Anwendungen – wo die Schwärze ihre Siege einfährt
- Weltraumoptik – piBlack reduziert Streulicht um Faktor 100 und ermöglicht Planetenschatten-Messungen ohne komplexe Baffle-Mazze.
- Automotive – Der BMW X6-Prototyp macht Designkanten unsichtbar und verblüfft Messebesucher.
- Kunst & Design – Black-3.0-bemalte Skulpturen wirken wie Lochkarten im Raum; Musou-beschichtete Fotosets ersparen Photoshop-Masken.
- Stealth – CNT-Lacke senken Radar-Querschnitt & IR-Signatur, berichten Technik-Portale wie ExtremeTech.
- Solar – Schwarzes Silizium mit Nanokegeln boostet Absorption, wie Stanford-Forschende zeigen.
Risiken & Nebenwirkungen
- Wärme – Ultra-Black kann Oberflächen gut aufheizen.
- Preis – CVD-CNT schlägt mit > 600 US$ pro Quadratzoll zu Buche.
- Empfindlichkeit – Acryl-Schwärze verkratzt leicht; Mikrokratzer = Lichtlecks.
- Exportkontrollen – ITAR kann Pigmentdosen an der Grenze festnageln.
Warum Schwarz eine exportbeschränkte Waffe ist?!
Schon mal ein Gruftimädchen gesehen?
Die nächsten Meter im Schatten-Sprint
- Sub-0,0001 THR-Materialien – Lasergeätzte Metaoberflächen plus plasmonische Layer.

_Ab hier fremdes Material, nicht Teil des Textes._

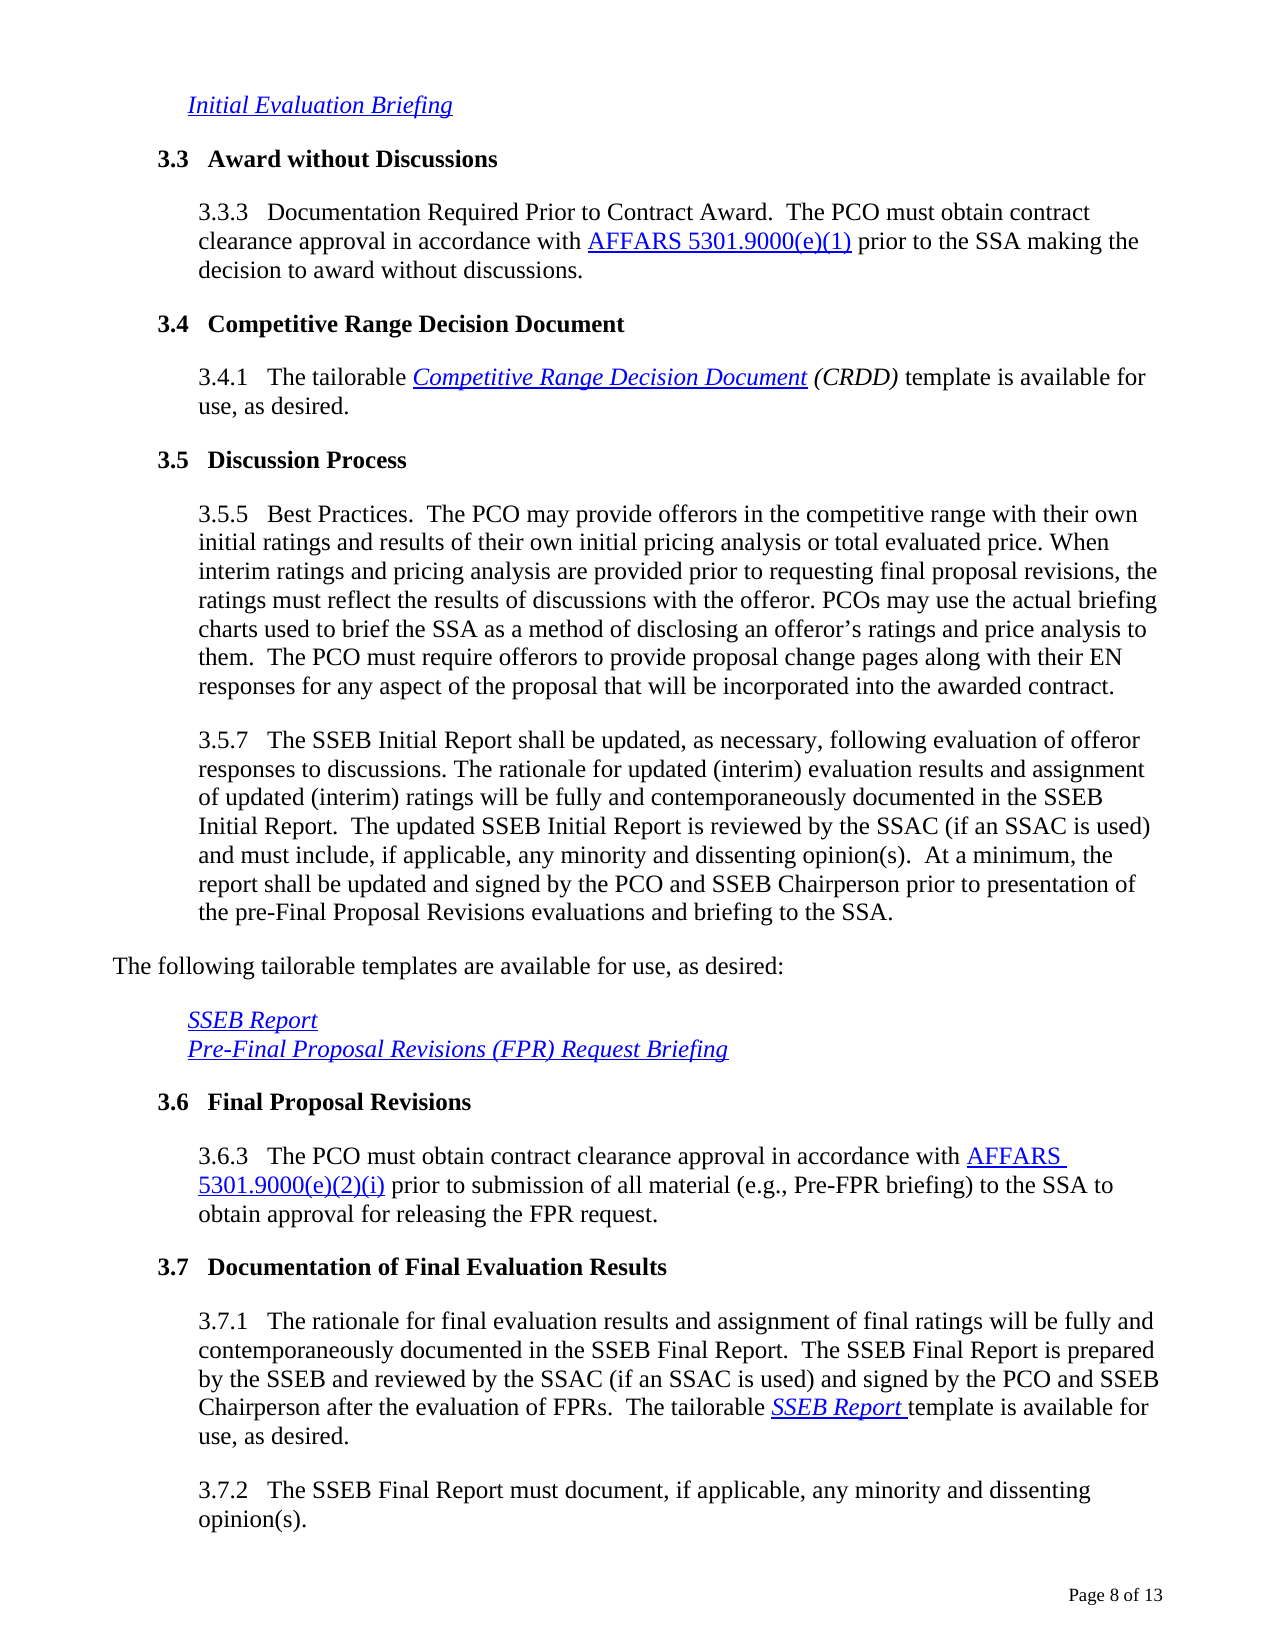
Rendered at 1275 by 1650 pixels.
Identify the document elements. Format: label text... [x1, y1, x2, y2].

list 3.5.5 Best Practices. The PCO may provide offerors in the competitive range with their own initial ratings and results of their own initial pricing analysis or total evaluated price. When interim ratings and pricing analysis are provided prior to requesting final proposal revisions, the ratings must reflect the results of discussions with the offeror. PCOs may use the actual briefing charts used to brief the SSA as a method of disclosing an offeror’s ratings and price analysis to them. The PCO must require offerors to provide proposal change pages along with their EN responses for any aspect of the proposal that will be incorporated into the awarded contract. [198, 499, 1162, 700]
list 3.4 Competitive Range Decision Document [157, 309, 1162, 337]
list 3.7.2 The SSEB Final Report must document, if applicable, any minority and dissenting opinion(s). [198, 1475, 1162, 1532]
list 3.6.3 The PCO must obtain contract clearance approval in accordance with AFFARS 5301.9000(e)(2)(i) prior to submission of all material (e.g., Pre-FPR briefing) to the SSA to obtain approval for releasing the FPR request. [198, 1141, 1162, 1227]
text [187, 90, 1162, 119]
list 3.5.7 The SSEB Initial Report shall be updated, as necessary, following evaluation of offeror responses to discussions. The rationale for updated (interim) evaluation results and assignment of updated (interim) ratings will be fully and contemporaneously documented in the SSEB Initial Report. The updated SSEB Initial Report is reviewed by the SSAC (if an SSAC is used) and must include, if applicable, any minority and dissenting opinion(s). At a minimum, the report shall be updated and signed by the PCO and SSEB Chairperson prior to presentation of the pre-Final Proposal Revisions evaluations and briefing to the SSA. [198, 725, 1162, 926]
list 3.3 Award without Discussions [157, 144, 1162, 172]
list 3.6 Final Proposal Revisions [157, 1087, 1162, 1116]
list 3.7 Documentation of Final Evaluation Results [157, 1252, 1162, 1281]
list 3.4.1 The tailorable Competitive Range Decision Document (CRDD) template is available for use, as desired. [198, 362, 1162, 420]
text SSEB Report Pre-Final Proposal Revisions (FPR) Request Briefing [187, 1005, 1162, 1062]
list 3.7.1 The rationale for final evaluation results and assignment of final ratings will be fully and contemporaneously documented in the SSEB Final Report. The SSEB Final Report is prepared by the SSEB and reviewed by the SSAC (if an SSAC is used) and signed by the PCO and SSEB Chairperson after the evaluation of FPRs. The tailorable SSEB Report template is available for use, as desired. [198, 1306, 1162, 1450]
text The following tailorable templates are available for use, as desired: [112, 951, 1162, 980]
list 3.3.3 Documentation Required Prior to Contract Award. The PCO must obtain contract clearance approval in accordance with AFFARS 5301.9000(e)(1) prior to the SSA making the decision to award without discussions. [198, 197, 1162, 284]
list 3.5 Discussion Process [157, 445, 1162, 474]
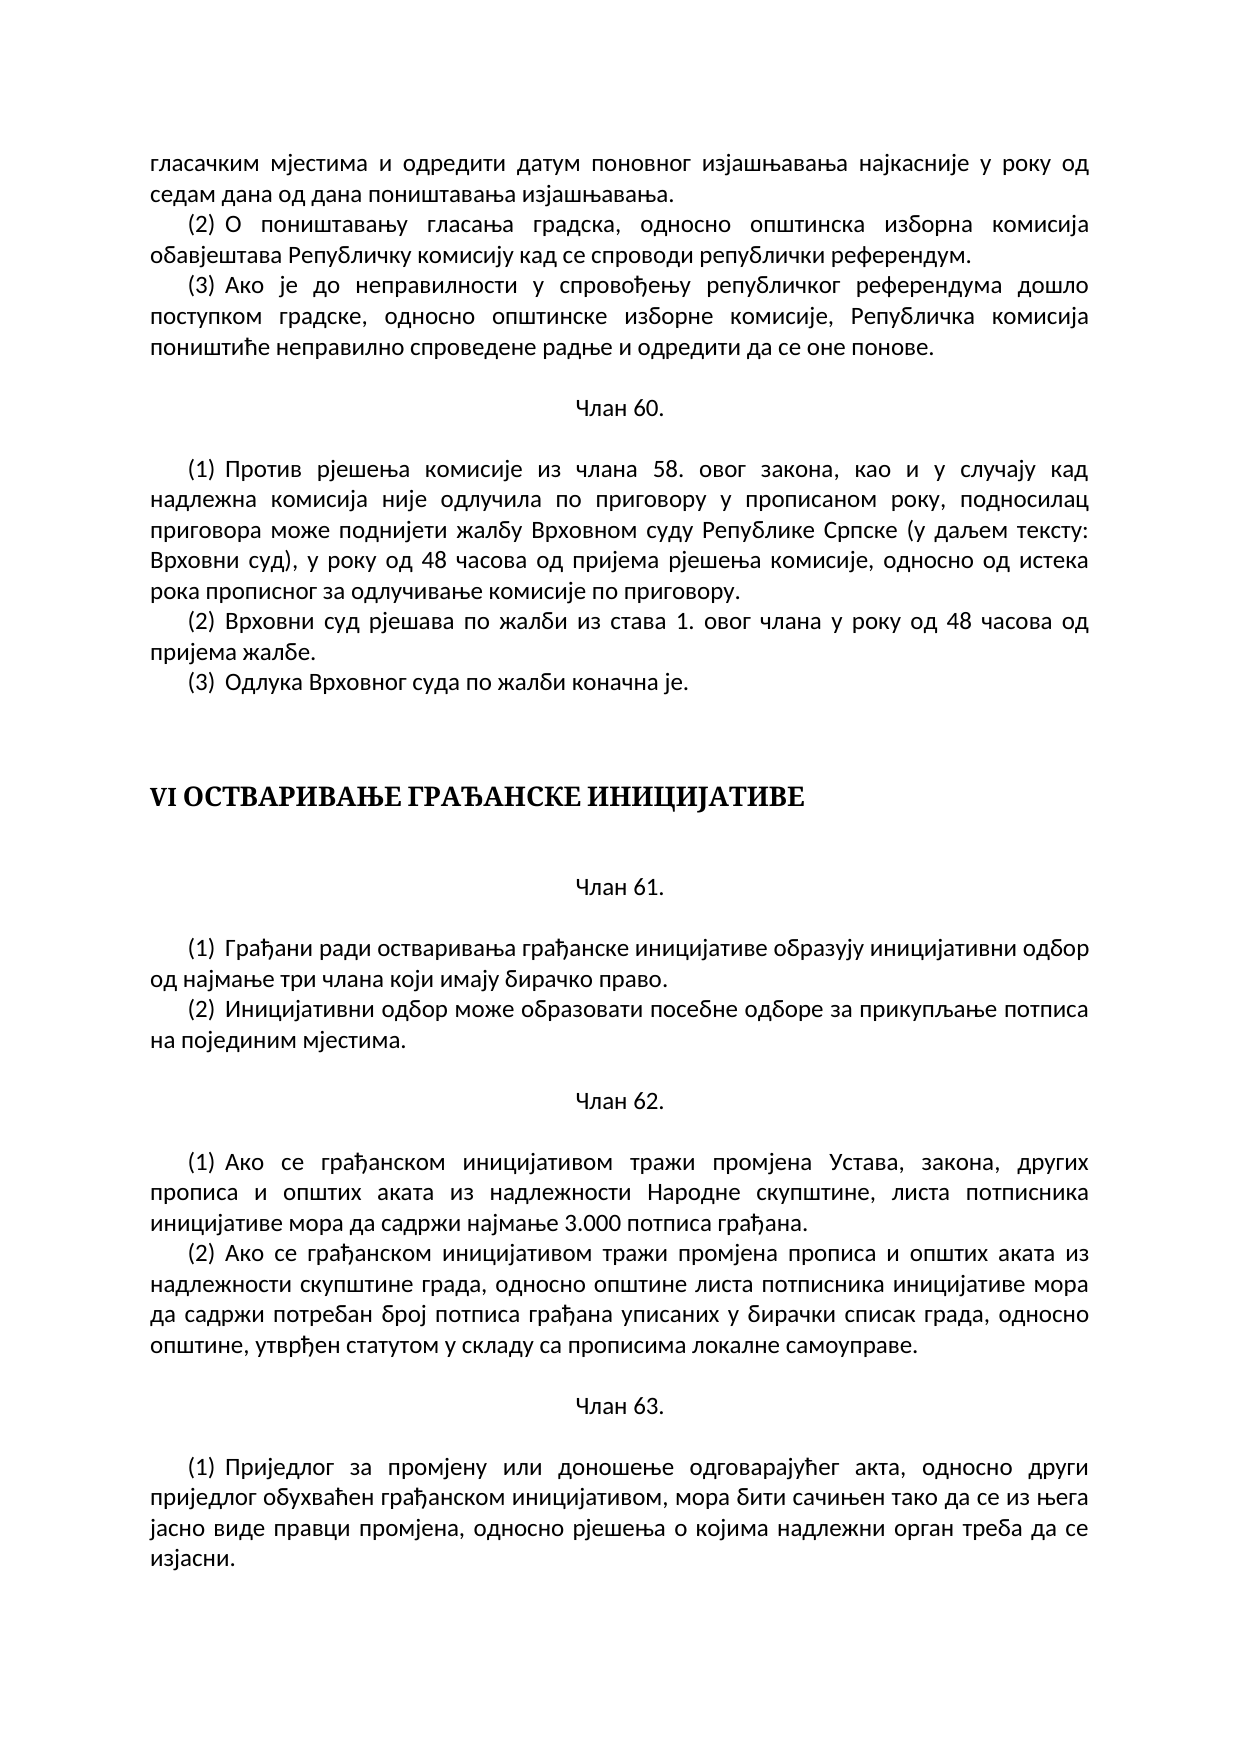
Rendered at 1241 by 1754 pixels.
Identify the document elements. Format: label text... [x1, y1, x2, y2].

list Ако је до неправилности у спровођењу републичког референдума дошло поступком градске, односно општинске изборне комисије, Републичка комисија поништиће неправилно спроведене радње и одредити да се оне понове. [150, 270, 1090, 361]
list Ако се грађанском иницијативом тражи промјена Устава, закона, других прописа и општих аката из надлежности Народне скупштине, листа потписника иницијативе мора да садржи најмање 3.000 потписа грађана. [150, 1146, 1090, 1237]
text Члан 62. [150, 1085, 1090, 1115]
list Против рјешења комисије из члана 58. овог закона, као и у случају кад надлежна комисија није одлучила по приговору у прописаном року, подносилац приговора може поднијети жалбу Врховном суду Републике Српске (у даљем тексту: Врховни суд), у року од 48 часова од пријема рјешења комисије, односно од истека рока прописног за одлучивање комисије по приговору. [150, 453, 1090, 605]
list Приједлог за промјену или доношење одговарајућег акта, односно други приједлог обухваћен грађанском иницијативом, мора бити сачињен тако да се из њега јасно виде правци промјена, односно рјешења о којима надлежни орган треба да се изјасни. [150, 1451, 1090, 1573]
list О поништавању гласања градска, односно општинска изборна комисија обавјештава Републичку комисију кад се спроводи републички референдум. [150, 209, 1090, 270]
list Ако се грађанском иницијативом тражи промјена прописа и општих аката из надлежности скупштине града, односно општине листа потписника иницијативе мора да садржи потребан број потписа грађана уписаних у бирачки списак града, односно општине, утврђен статутом у складу са прописима локалне самоуправе. [150, 1237, 1090, 1359]
list Иницијативни одбор може образовати посебне одборе за прикупљање потписа на појединим мјестима. [150, 993, 1090, 1054]
text Члан 63. [150, 1390, 1090, 1421]
text VI ОСТВАРИВАЊЕ ГРАЂАНСКЕ ИНИЦИЈАТИВЕ [150, 782, 1090, 814]
list Одлука Врховног суда по жалби коначна је. [187, 666, 1090, 697]
text Члан 61. [150, 871, 1090, 902]
list Врховни суд рјешава по жалби из става 1. овог члана у року од 48 часова од пријема жалбе. [150, 605, 1090, 666]
text Члан 60. [150, 392, 1090, 422]
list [150, 148, 1090, 209]
list Грађани ради остваривања грађанске иницијативе образују иницијативни одбор од најмање три члана који имају бирачко право. [150, 932, 1090, 993]
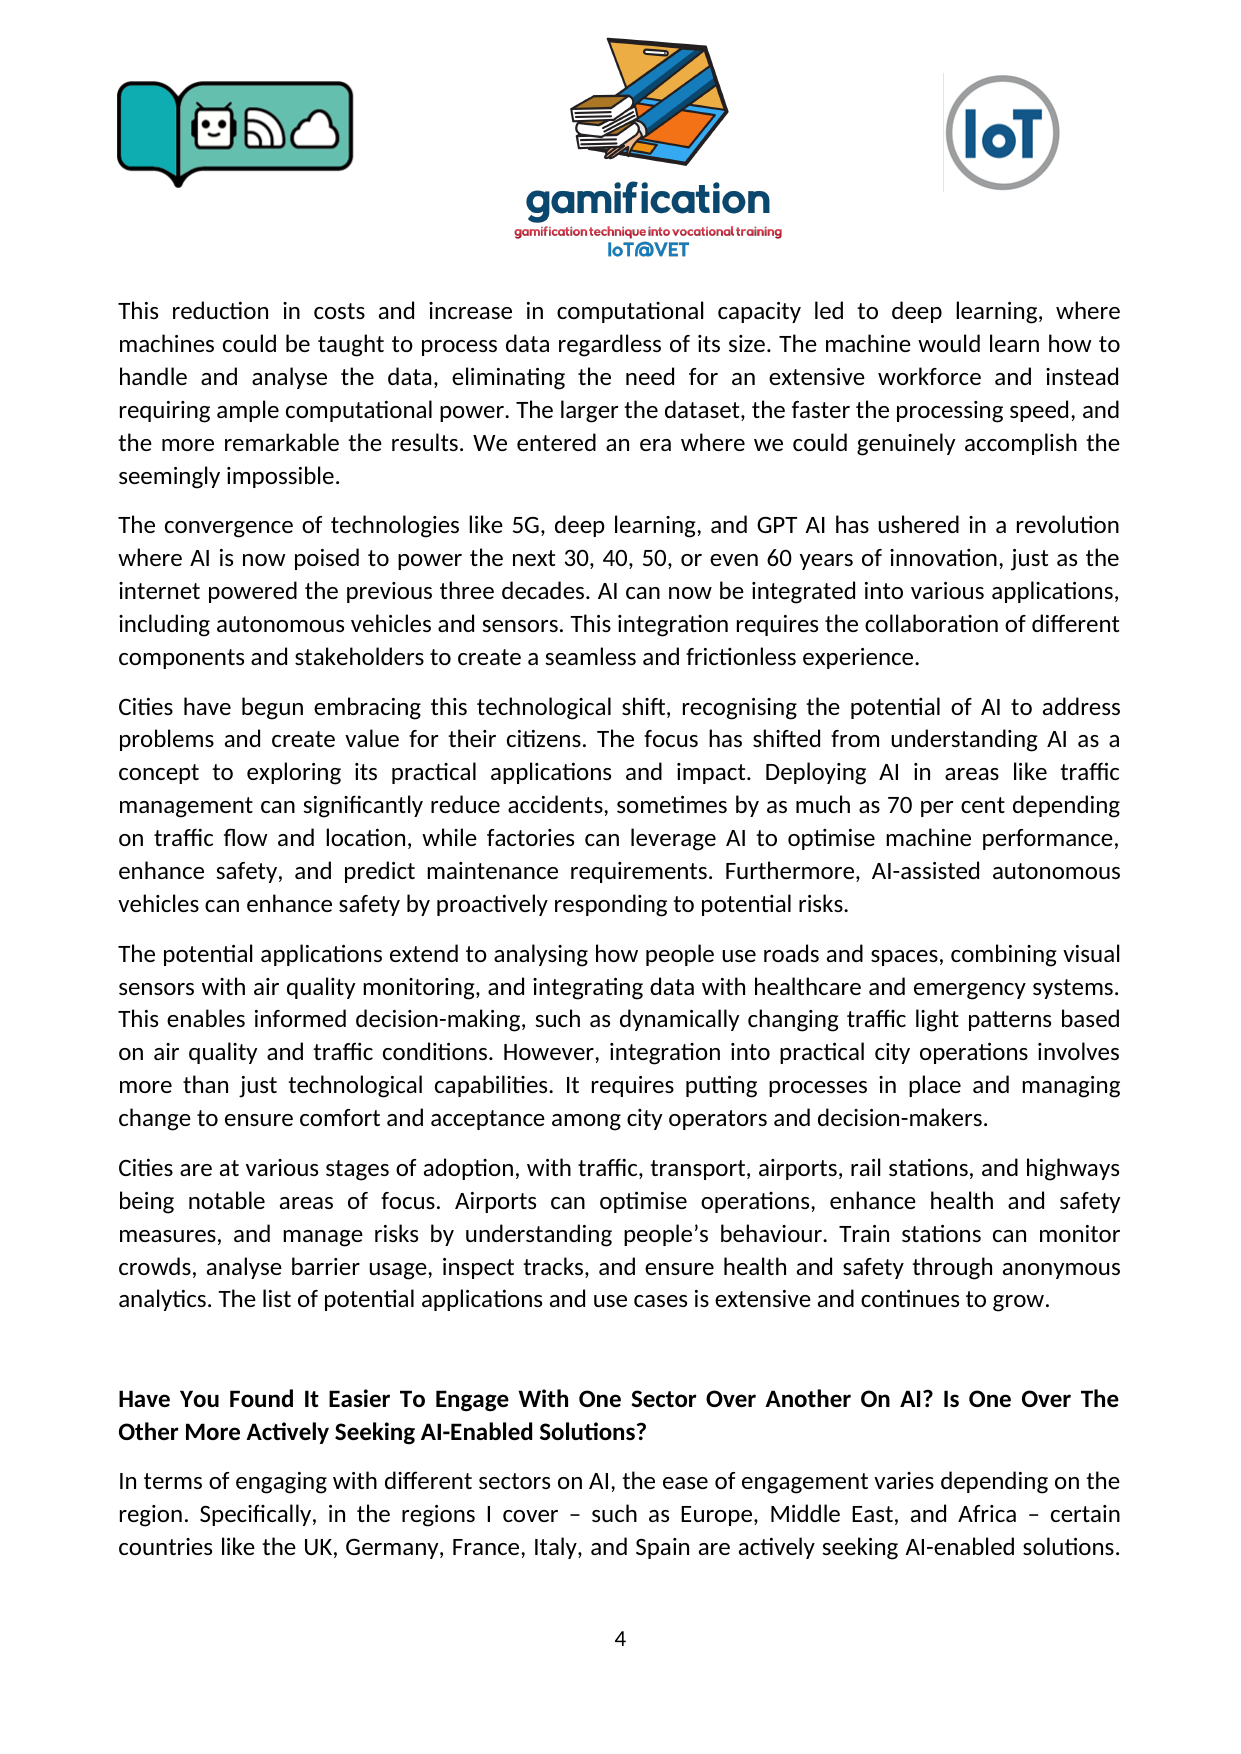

- Spritzguss-CNT-Komposite – Ultra-Black im Smartphone-Gehäuse ab Werk.
- Adaptive Nano-Schwärze – Schaltbare Pixel, die von 1 % auf 0,001 % Reflexion blenden.
Das Scoreboard der Schwärze – wer führt?
Jahr | Kandidat | Kerntechnik | Lichtabsorption | Herausragender Moment |
---|---|---|---|---|
2014 | Vantablack | CVD-CNT | 99,965 % | setzt den Startpunkt des Rennens |
2017 | Singularity Black | CNT-Dispersion | ≈ 99 % | NASA-Spin-off wird frei verkäuflich |
2019 | MIT CNT-Foil | CNT auf Alu | 99,995 % | „Redemption of Vanity“ lässt Diamant verschwinden |
2019 | Black 3.0 | Acryl | 98-99 % | Crowdfunding gegen Kapoor sammelt 478000 £ |
2020 | Musou Black | Wasser-Acryl | 99,4 % | Baumarkt-taugliche Ultra-Farbe landet weltweit in Hobby-Werkstätten |
2024 | Omni-Microcavity | Mikrokavität | THR < 0,0002 | berührsicher & omnidirektional – neuer Spitzenreiter |
Ziellinie? Längst verschluckt
Der Wettlauf um das schwärzeste Schwarz ist ein endloser 100-Meter-Sprint, dessen Ziellinie sich mit jedem Rekord um exakt jene Nachkommastelle verschiebt, die gerade geknackt wurde. Forschende, Künstler und Konzerne bleiben in Dauerbewegung, weil der Sieg nur ein Augenblick dauert, bevor das nächste Labor eine noch lichtlosere Formulierung vorstellt.

Mit anderen Worten: Holt euch Musou für die Wohnwand, Black 3.0 für den 3D-Druck und verfolgt gespannt, wann das nächste Paper die 0,0001-Marke pulverisiert. Bis dahin: Pflegt die Dunkelheit – sie ist die glänzendste Bühne für den Fortschritt.